## Aufgabe a
Gibst du die Zeilen zu den Pflanzenbelegen unverändert aus? Beginne bei der Zeile mit „country: Costa Rica“ und hör nach der Zeile mit „genus: Stigmaphyllon“ auf.

Die Erfolgsgeschichte spiegelte sich auch in den hard facts wider: Allein in den ersten drei Wochen der Aktion wurden über 1.300 Gespräche geführt, insgesamt konnten 75 neue Gewerkschaftsmitglieder geworben werden. Das entspricht in Bezug auf die kontaktierten Personen immerhin einem Organisationsgrad von 3,5 Prozent im ersten Anlauf. Nicht eingerechnet sind dabei kontaktierte Personen, die bereits Mitglieder waren. Drei bis vier Betriebsratsgründungen sind bereits in Vorbereitung. Mit den beiden Aktionen im Herbst 2007 wurde das Beziehungsnetzwerk vertieft und erweitert.

Stadion Center

Während in der Mariahilferstraße bereits auf Bestehendes aufgebaut werden konnte, wird im Stadion Center buchstäblich Neuland betreten. Das Shopping Center wurde erst kurz zuvor eröffnet, Gewerkschaft und Arbeiterkammer zeigten Präsenz zum frühestmöglichen Zeitpunkt. An drei Tagen wurden 400 von gesamt 600 Beschäftigten im direkten Gespräch erreicht und 150 Intensivberatungen am Projektstand durchgeführt. Der Weg für künftige Kontakte, vor allem, wenn tatsächlich Probleme auftreten ist damit geebnet. Doch auch hier gilt: Ein kontinuierlicher politischer Diskurs mit Beschäftigten, unabhängig von gegebenen Anlassfällen, trägt zur Festigung der Basis bei.

## Aufgabe b
Wie geht der Text über die Gewerkschaftsaktionen in der Mariahilferstraße und im Stadion Center weiter? Führe ihn im Anschluss an seinen letzten Satz fort.

## Ausgangsmaterial
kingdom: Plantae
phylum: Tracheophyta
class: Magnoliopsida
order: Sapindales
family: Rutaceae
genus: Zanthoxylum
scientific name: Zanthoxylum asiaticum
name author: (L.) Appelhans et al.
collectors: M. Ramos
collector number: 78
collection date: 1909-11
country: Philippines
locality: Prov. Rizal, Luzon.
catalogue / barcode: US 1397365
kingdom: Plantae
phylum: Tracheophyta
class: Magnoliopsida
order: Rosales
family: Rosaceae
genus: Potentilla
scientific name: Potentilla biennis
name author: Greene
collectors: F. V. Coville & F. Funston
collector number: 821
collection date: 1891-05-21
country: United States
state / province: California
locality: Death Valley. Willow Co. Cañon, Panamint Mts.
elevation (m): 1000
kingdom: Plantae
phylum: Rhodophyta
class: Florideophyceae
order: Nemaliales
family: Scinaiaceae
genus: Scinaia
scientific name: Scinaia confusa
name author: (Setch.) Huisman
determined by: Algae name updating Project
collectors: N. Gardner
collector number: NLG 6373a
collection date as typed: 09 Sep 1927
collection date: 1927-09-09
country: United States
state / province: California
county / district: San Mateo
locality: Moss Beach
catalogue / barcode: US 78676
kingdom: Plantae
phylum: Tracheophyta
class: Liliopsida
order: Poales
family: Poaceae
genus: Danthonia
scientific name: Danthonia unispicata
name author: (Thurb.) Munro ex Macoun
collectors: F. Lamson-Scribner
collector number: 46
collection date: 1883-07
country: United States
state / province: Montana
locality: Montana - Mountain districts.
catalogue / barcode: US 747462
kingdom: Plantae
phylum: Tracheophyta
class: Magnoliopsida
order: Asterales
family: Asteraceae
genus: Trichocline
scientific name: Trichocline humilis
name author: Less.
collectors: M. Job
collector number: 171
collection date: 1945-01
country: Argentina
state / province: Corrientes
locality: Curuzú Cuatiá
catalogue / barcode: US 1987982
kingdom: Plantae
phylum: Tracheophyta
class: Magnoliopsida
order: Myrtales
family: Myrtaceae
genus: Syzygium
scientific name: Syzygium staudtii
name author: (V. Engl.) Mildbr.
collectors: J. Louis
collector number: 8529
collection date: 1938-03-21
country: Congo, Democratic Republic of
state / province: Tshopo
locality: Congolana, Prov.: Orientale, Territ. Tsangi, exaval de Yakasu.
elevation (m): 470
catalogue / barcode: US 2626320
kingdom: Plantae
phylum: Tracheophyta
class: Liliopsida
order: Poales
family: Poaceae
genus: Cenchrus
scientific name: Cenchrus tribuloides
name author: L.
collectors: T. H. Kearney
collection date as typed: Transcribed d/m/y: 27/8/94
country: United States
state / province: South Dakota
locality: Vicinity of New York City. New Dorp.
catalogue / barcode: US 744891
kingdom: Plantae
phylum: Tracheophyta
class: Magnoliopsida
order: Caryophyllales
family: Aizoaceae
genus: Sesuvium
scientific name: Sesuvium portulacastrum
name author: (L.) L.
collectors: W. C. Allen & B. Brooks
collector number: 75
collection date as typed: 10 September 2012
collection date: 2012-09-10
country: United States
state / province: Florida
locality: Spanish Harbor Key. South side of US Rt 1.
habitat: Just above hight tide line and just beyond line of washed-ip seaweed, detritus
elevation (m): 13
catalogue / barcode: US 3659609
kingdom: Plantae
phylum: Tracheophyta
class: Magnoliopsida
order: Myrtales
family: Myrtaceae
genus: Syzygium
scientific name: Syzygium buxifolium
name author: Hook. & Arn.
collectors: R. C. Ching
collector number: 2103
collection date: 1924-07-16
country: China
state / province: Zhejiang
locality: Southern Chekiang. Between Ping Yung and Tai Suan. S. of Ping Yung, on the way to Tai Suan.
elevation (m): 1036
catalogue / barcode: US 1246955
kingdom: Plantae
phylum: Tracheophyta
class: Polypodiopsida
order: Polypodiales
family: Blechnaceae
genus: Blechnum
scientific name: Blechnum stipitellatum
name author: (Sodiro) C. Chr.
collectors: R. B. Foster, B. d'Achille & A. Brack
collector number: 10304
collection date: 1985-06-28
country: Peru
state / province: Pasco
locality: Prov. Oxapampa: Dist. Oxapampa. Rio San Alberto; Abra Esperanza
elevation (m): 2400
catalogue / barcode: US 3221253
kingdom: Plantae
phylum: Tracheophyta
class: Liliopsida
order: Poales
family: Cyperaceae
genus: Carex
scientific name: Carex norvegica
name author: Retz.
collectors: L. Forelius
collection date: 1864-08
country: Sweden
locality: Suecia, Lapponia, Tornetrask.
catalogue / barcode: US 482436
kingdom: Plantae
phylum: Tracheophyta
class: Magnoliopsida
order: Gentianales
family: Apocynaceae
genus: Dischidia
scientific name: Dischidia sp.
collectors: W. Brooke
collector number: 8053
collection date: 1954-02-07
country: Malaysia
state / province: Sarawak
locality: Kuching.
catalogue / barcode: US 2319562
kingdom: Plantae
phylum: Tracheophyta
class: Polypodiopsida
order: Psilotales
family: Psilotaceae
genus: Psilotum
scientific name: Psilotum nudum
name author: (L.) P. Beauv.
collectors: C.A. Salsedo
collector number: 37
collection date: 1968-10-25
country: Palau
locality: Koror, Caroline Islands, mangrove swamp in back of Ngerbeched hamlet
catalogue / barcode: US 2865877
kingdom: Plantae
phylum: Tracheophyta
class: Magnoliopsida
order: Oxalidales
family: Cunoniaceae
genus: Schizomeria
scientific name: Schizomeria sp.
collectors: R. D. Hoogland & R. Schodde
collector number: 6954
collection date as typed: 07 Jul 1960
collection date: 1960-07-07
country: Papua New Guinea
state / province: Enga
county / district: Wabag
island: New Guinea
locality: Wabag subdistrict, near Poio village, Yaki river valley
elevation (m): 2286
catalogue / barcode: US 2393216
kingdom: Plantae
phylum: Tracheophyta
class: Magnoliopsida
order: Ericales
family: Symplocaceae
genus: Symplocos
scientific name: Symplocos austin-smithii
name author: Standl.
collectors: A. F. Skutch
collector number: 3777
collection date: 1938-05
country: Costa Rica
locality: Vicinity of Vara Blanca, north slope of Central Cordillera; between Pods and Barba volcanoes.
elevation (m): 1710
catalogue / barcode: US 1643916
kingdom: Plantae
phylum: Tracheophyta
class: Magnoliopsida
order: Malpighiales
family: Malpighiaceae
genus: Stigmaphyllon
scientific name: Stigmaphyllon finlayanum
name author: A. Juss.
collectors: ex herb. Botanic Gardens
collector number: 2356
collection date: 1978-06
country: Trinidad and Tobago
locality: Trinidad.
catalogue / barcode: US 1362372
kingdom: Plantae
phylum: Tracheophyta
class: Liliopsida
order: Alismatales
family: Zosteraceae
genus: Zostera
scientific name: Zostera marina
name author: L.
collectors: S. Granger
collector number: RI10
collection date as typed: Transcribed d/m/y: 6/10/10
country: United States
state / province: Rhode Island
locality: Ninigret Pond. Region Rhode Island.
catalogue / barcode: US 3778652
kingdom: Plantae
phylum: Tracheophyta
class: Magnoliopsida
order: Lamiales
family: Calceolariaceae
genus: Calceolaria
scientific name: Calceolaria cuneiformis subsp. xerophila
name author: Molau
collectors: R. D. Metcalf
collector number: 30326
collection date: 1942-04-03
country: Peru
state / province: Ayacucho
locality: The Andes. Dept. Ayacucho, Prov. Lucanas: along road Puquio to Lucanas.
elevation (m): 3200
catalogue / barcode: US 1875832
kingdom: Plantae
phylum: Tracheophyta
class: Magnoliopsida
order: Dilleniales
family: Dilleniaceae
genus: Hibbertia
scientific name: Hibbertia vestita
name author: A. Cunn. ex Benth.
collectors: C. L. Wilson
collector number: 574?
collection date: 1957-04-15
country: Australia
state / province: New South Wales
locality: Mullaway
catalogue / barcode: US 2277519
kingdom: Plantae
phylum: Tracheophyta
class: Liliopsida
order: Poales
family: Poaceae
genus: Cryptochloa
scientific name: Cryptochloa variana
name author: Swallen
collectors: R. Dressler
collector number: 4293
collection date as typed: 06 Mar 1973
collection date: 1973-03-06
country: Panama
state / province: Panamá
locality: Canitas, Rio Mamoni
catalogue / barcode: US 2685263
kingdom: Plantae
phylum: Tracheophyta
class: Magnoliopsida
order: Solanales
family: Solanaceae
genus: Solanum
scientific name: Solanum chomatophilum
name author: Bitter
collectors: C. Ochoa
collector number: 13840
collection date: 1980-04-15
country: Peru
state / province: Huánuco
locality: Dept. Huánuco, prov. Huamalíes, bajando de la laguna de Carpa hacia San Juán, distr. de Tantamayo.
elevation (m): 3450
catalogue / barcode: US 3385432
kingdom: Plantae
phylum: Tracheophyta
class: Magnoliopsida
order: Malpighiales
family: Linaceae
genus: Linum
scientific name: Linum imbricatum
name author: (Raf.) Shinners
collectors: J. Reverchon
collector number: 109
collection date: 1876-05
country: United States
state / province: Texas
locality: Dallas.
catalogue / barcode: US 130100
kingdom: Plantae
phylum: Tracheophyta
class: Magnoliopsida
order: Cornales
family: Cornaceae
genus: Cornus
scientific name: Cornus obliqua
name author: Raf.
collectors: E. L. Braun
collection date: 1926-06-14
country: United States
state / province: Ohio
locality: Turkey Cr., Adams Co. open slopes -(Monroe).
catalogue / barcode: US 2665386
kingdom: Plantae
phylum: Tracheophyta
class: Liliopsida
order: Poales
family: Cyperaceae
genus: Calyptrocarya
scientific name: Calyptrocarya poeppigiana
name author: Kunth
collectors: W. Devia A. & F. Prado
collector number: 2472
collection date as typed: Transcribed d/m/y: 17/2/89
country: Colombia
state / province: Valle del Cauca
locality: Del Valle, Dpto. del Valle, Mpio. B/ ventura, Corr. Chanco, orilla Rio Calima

## Lösung a
country: Costa Rica
locality: Vicinity of Vara Blanca, north slope of Central Cordillera; between Pods and Barba volcanoes.
elevation (m): 1710
catalogue / barcode: US 1643916
kingdom: Plantae
phylum: Tracheophyta
class: Magnoliopsida
order: Malpighiales
family: Malpighiaceae
genus: Stigmaphyllon

## Lösung b
Die unmittelbaren Erfolge des Pilotprojektes sind durchaus eindrucksvoll und wichtig. Sie markieren im besten Fall jedoch den Beginn einer kommunikativen Neuausrichtung gewerkschaftlicher Arbeit, die strategisch und inhaltlich permanent weiterentwickelt werden muss, um nachhaltige Effekte erzielen zu können. GPA-djp und AK-Wien sind mit einer Reihe von Aktionen auch 2008 und durchaus vergleichbaren Ergebnissen diesen Weg weiter gegangen.
Die wahre »Mächtigkeit« des Ansatzes wird sich allerdings erst in ihren mittel- und langfristigen Effekten zeigen. Am augenscheinlichsten dann natürlich im Organisationsgrad und an der Beteiligung bei AK-Wahlen, am tiefgehendsten wahrscheinlich in der Bildung eines Beziehungsnetzwerkes, einer »Community« mit hohem politischen Bewusstsein im Sinne von Empowerment und Organizing.

1 Heiner Dribbusch: Das »Organizing-Modell« - Entwicklung, Varianten und Umsetzung, in: Peter Bremme, Ulrike Fürniß, Ulrich Meinecke (Hrsg.): Never work alone, Organizing - ein Zukunftsmodell für Gewerkschaften, Hamburg 2007, S. 24.